Herod ruled over the area where Jesus was working known as Galilee. Herod was not a Jew; he was an Edomite, placed as a puppet king by the Roman emperor. His father was Herod the Great, the king who ruled when Jesus was born. The whole family were bad news, being harsh and immoral. People were speculating about who Jesus was, thinking He was a prophet of old, perhaps Elijah, having risen from the dead. But Herod declared that He was John, the man whom he beheaded. So far we have not heard of this happening, but the story is about to unfold. We will examine this in our next study.

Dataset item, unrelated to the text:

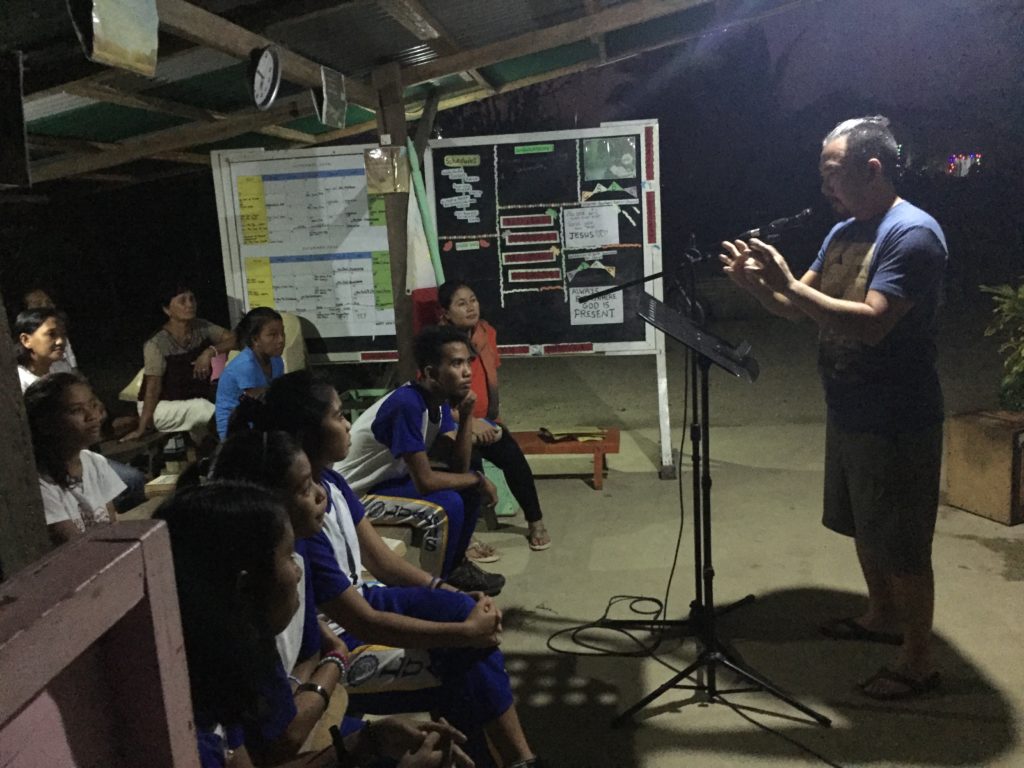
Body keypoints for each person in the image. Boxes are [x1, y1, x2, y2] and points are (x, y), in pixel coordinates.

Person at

Today we have seen how one group, His family and friends wanted Jesus to remain as one of them, not as their Lord and Master. Then there are these others we just read about who have learned of the reputation of Jesus, seeing Him as a person of some standing. The question of Jesus’ identity is being raised by Mark throughout his Gospel. The narrative answers the question. Jesus is more than a carpenter and more than a prophet. He is the eternal Son of God, member of the Holy Trinity. The reason for His outstanding words and His mighty miracles is that He is Lord of earth and heaven, doing the will of His Father. We can easily see that Jesus is no trickster, fooling the people. Neither is He a self-deceived fool. He is just who He claimed to be.

This question is the most important we will face in life. Who we think Jesus is, will determine what we do with Him, that is, either receive Him or reject Him. That in turn will determine what He will do with us in the last judgment. We must face this issue seriously. Blessing awaits those who reach out and accept Him.